**REQUIRED WORK**
Print the passage of the Sovereign Gold Bonds text from "How are the" up to and including "get an allotment?", word for word.

Who is authorized to sell Sovereign Gold Bonds?
Designated Post Offices and scheduled commercial banks are authorized to sell Sovereign Gold Bonds. They can either sell them directly or by using their agencies such as NSC, NBFC etc. HDFC bank is one of the authorized banks that sells Sovereign Gold Bonds.
How are the prices for the Sovereign Gold Bond fixed?
The price of the bond is fixed in Indian Rupees and is based on the previous week’s simple average gold price of 999 purity (Monday to Friday average) as published by the IBJA or the Indian Bullion and Jewellers Association Ltd. The issue price will then be disseminated by the RBI. The Reserve Bank of India will publish the relevant tranche on the RBI website 2 days before the open of the issue.
If I apply for the Sovereign Gold Bonds, will I surely get an allotment?
Yes. If you meet all the eligibility criteria, produce a valid identification document and pay the application money on time, then you will surely get an allotment.
How much will you get upon the maturity of your Sovereign Gold Bonds?
Upon the maturity of your Sovereign Gold Bond, the redemption amount will be equivalent to the prevailing market value of the grams of gold that was initially invested in Indian Rupees. This redemption price will be based on the previous week’s simple average gold price of 999 purity (Monday to Friday average) as published by the IBJA.
What is the procedure during redemption of my Sovereign Gold Bonds?

**SUPPLIED RECORDS**
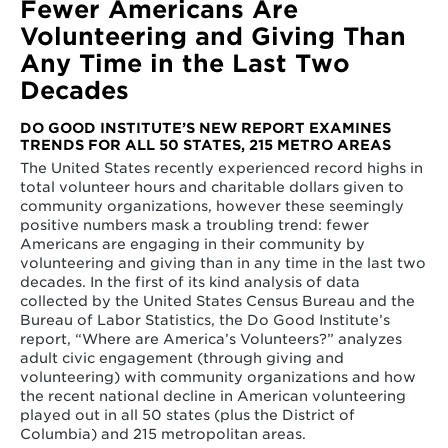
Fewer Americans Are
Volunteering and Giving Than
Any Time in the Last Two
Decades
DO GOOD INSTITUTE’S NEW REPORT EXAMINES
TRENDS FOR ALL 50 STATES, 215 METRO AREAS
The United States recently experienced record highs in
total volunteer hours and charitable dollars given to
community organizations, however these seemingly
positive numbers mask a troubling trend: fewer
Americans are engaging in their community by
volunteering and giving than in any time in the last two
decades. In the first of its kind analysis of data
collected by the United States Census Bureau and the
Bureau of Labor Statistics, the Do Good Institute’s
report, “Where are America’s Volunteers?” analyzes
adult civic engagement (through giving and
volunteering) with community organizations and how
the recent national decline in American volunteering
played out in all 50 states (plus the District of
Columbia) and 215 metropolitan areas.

**RESULT BELOW**
How are the prices for the Sovereign Gold Bond fixed?
The price of the bond is fixed in Indian Rupees and is based on the previous week’s simple average gold price of 999 purity (Monday to Friday average) as published by the IBJA or the Indian Bullion and Jewellers Association Ltd. The issue price will then be disseminated by the RBI. The Reserve Bank of India will publish the relevant tranche on the RBI website 2 days before the open of the issue.
If I apply for the Sovereign Gold Bonds, will I surely get an allotment?